WHAT IS NEEDED:
Below is a listing. Write out exactly its lines between the one holding "Health Network |" and the one holding "Normative References", inclusive.

INFORMATION:
-- Opening Marker --
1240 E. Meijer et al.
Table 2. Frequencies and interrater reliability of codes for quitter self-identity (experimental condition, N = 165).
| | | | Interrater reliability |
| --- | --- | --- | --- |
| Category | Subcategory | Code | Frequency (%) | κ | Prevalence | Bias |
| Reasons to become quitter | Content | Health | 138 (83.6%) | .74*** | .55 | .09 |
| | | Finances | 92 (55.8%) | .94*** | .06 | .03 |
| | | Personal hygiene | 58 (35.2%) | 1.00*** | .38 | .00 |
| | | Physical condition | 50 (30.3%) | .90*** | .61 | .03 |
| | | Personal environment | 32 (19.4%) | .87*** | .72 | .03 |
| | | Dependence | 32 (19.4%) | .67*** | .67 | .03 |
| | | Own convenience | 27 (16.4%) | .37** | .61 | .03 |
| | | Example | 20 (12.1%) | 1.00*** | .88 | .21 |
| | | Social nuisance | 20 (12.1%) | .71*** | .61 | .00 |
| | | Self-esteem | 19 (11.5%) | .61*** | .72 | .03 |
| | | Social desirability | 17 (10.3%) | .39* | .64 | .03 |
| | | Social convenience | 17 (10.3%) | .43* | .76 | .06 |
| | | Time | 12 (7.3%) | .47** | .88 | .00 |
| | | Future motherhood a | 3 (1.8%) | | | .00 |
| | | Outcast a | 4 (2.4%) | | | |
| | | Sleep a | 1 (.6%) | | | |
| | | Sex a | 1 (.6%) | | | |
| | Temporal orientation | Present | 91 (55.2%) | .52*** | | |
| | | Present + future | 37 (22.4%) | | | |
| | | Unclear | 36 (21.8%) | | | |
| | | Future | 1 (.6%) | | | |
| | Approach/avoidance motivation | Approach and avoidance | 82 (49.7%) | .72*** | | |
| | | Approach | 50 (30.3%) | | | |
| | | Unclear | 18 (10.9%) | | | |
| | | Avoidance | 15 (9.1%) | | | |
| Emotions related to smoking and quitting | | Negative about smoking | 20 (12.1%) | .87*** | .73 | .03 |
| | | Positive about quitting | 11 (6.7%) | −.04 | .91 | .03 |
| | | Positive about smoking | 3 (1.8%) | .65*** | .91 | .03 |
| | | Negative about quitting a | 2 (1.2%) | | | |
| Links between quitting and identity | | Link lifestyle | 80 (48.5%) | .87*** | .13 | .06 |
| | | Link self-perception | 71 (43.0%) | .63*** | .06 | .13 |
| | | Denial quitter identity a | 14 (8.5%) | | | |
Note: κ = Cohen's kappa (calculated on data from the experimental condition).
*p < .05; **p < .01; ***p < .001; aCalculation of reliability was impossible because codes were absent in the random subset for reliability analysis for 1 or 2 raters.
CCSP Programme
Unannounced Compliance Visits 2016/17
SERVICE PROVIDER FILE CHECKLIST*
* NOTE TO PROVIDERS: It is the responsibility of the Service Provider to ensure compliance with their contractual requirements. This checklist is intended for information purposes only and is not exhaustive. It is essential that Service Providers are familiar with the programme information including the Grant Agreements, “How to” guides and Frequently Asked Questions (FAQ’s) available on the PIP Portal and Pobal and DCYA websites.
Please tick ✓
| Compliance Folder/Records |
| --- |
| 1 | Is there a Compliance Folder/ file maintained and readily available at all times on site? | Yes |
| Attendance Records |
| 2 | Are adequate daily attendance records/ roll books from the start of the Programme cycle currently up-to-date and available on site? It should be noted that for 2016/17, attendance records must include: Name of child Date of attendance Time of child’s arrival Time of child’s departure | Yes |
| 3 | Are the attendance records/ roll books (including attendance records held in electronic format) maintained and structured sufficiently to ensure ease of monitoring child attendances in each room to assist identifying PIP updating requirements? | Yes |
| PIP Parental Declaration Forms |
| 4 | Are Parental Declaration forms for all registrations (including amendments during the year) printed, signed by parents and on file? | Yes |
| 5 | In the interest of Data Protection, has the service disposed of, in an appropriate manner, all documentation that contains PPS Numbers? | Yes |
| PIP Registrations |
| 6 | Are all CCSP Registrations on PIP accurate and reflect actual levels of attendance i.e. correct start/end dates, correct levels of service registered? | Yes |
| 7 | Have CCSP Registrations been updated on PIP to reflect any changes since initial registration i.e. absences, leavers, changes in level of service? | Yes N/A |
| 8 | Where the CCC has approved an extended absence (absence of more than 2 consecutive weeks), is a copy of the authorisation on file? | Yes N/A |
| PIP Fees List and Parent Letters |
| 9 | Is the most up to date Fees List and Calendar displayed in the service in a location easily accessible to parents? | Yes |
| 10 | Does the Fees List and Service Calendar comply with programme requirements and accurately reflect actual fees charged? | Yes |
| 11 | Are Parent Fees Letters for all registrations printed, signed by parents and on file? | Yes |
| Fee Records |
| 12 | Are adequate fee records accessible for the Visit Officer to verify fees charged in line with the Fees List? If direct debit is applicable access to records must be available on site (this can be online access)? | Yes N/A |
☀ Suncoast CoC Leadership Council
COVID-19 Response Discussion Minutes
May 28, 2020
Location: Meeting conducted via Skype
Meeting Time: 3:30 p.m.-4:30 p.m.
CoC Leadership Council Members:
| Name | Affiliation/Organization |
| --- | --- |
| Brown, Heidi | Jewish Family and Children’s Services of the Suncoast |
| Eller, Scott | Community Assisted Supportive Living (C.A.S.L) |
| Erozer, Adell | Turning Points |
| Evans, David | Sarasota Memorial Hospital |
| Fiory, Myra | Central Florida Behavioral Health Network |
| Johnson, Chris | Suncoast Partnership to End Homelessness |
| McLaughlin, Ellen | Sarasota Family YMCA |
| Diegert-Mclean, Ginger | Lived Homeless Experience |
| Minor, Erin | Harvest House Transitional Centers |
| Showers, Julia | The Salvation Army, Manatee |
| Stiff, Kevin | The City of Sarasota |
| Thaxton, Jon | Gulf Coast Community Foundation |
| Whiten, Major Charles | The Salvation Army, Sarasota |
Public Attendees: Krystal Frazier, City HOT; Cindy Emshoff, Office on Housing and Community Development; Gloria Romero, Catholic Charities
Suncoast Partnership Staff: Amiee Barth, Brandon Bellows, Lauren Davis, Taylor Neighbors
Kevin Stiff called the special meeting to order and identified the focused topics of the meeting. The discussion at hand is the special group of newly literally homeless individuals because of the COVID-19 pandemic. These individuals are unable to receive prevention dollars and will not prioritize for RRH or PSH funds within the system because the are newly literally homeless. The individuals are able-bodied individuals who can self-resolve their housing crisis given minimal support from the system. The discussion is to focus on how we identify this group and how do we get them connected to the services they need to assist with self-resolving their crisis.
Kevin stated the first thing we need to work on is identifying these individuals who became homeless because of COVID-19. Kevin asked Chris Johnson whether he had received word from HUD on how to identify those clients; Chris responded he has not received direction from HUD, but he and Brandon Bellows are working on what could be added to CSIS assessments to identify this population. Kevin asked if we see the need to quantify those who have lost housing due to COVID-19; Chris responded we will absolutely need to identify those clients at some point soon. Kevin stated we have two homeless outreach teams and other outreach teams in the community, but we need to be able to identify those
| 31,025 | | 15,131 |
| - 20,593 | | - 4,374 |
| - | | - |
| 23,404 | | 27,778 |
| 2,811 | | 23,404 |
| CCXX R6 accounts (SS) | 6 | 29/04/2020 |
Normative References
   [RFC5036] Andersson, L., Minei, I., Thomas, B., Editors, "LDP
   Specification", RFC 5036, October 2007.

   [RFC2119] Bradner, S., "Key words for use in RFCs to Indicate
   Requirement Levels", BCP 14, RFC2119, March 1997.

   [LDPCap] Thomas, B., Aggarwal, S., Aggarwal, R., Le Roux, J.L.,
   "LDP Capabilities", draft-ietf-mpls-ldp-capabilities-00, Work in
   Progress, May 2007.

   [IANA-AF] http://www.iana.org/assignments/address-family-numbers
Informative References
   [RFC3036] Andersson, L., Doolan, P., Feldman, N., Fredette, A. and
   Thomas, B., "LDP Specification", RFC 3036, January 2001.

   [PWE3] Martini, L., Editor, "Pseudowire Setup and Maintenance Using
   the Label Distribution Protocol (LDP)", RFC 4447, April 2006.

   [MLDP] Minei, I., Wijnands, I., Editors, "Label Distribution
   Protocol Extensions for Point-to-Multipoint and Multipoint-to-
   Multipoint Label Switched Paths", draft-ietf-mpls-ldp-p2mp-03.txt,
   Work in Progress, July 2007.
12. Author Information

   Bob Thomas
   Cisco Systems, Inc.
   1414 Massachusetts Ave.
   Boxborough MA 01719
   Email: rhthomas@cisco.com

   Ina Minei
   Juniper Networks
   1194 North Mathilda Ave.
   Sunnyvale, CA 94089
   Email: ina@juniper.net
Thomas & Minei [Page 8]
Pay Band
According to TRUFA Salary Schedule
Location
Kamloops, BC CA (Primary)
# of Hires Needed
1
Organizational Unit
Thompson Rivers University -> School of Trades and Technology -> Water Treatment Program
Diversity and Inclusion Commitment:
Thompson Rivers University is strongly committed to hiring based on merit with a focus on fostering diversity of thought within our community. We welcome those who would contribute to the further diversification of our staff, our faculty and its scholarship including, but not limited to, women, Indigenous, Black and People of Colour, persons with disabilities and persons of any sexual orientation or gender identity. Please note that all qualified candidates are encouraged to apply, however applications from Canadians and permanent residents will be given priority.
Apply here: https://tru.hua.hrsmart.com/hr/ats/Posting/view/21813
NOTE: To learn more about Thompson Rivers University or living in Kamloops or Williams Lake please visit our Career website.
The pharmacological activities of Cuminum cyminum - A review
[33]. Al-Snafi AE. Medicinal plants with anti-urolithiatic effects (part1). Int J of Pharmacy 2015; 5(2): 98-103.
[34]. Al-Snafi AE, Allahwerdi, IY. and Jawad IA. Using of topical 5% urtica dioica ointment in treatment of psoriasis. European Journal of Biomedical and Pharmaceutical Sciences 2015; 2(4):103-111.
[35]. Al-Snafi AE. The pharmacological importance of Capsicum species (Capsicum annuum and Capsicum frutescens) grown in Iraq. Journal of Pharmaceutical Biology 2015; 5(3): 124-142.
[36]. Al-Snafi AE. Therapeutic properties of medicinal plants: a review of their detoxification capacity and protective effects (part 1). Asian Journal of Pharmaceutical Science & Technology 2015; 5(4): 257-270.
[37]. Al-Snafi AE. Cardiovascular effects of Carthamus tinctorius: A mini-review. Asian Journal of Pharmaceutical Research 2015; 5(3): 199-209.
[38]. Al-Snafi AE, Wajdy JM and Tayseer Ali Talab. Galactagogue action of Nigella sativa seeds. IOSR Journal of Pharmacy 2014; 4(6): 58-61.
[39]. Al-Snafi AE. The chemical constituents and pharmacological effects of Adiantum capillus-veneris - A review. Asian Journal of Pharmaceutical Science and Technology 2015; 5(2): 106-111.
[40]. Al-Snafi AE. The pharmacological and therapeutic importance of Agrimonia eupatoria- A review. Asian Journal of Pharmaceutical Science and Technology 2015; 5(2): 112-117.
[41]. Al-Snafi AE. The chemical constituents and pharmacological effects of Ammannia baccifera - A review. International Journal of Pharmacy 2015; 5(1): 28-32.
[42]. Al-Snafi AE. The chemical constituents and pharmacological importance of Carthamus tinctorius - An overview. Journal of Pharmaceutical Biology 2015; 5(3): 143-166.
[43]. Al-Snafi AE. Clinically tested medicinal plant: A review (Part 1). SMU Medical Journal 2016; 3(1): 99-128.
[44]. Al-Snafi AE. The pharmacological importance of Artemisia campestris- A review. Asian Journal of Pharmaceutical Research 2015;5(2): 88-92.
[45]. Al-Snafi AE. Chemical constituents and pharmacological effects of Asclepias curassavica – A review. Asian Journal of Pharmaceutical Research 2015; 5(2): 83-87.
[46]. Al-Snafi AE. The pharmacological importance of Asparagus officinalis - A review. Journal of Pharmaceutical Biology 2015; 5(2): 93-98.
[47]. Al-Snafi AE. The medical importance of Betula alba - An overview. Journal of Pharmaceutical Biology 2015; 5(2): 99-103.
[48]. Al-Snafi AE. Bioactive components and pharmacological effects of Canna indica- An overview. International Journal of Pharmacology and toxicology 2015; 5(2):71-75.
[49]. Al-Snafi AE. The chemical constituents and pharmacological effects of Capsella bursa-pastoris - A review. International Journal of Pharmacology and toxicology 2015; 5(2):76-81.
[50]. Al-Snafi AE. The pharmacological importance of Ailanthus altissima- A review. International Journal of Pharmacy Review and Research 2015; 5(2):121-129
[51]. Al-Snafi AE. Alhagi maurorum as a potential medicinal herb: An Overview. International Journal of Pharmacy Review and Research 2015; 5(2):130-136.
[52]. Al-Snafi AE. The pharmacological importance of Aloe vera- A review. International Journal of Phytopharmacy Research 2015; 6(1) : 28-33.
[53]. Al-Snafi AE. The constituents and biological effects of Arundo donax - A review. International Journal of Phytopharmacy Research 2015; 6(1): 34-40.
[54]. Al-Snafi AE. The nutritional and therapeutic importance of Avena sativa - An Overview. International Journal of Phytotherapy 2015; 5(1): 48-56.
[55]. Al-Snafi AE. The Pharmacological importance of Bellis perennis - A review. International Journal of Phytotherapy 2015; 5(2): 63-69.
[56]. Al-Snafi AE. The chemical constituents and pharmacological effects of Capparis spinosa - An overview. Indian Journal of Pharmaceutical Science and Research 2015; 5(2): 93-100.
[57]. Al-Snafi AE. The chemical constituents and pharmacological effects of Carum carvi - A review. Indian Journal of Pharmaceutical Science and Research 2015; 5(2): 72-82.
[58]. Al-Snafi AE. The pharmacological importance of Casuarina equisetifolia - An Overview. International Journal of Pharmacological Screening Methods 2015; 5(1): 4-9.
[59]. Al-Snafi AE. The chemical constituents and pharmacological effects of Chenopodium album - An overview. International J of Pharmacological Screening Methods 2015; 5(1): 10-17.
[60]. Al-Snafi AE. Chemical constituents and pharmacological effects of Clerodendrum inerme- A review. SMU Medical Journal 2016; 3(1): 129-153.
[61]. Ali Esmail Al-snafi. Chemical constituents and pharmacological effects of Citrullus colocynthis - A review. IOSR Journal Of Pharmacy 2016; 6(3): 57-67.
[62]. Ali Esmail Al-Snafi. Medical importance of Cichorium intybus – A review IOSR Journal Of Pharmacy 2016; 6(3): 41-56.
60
-- Closing Marker --
WRITTEN SOLUTION:
| Fiory, Myra | Central Florida Behavioral Health Network |
| Johnson, Chris | Suncoast Partnership to End Homelessness |
| McLaughlin, Ellen | Sarasota Family YMCA |
| Diegert-Mclean, Ginger | Lived Homeless Experience |
| Minor, Erin | Harvest House Transitional Centers |
| Showers, Julia | The Salvation Army, Manatee |
| Stiff, Kevin | The City of Sarasota |
| Thaxton, Jon | Gulf Coast Community Foundation |
| Whiten, Major Charles | The Salvation Army, Sarasota |
Public Attendees: Krystal Frazier, City HOT; Cindy Emshoff, Office on Housing and Community Development; Gloria Romero, Catholic Charities
Suncoast Partnership Staff: Amiee Barth, Brandon Bellows, Lauren Davis, Taylor Neighbors
Kevin Stiff called the special meeting to order and identified the focused topics of the meeting. The discussion at hand is the special group of newly literally homeless individuals because of the COVID-19 pandemic. These individuals are unable to receive prevention dollars and will not prioritize for RRH or PSH funds within the system because the are newly literally homeless. The individuals are able-bodied individuals who can self-resolve their housing crisis given minimal support from the system. The discussion is to focus on how we identify this group and how do we get them connected to the services they need to assist with self-resolving their crisis.
Kevin stated the first thing we need to work on is identifying these individuals who became homeless because of COVID-19. Kevin asked Chris Johnson whether he had received word from HUD on how to identify those clients; Chris responded he has not received direction from HUD, but he and Brandon Bellows are working on what could be added to CSIS assessments to identify this population. Kevin asked if we see the need to quantify those who have lost housing due to COVID-19; Chris responded we will absolutely need to identify those clients at some point soon. Kevin stated we have two homeless outreach teams and other outreach teams in the community, but we need to be able to identify those
| 31,025 | | 15,131 |
| - 20,593 | | - 4,374 |
| - | | - |
| 23,404 | | 27,778 |
| 2,811 | | 23,404 |
| CCXX R6 accounts (SS) | 6 | 29/04/2020 |
Normative References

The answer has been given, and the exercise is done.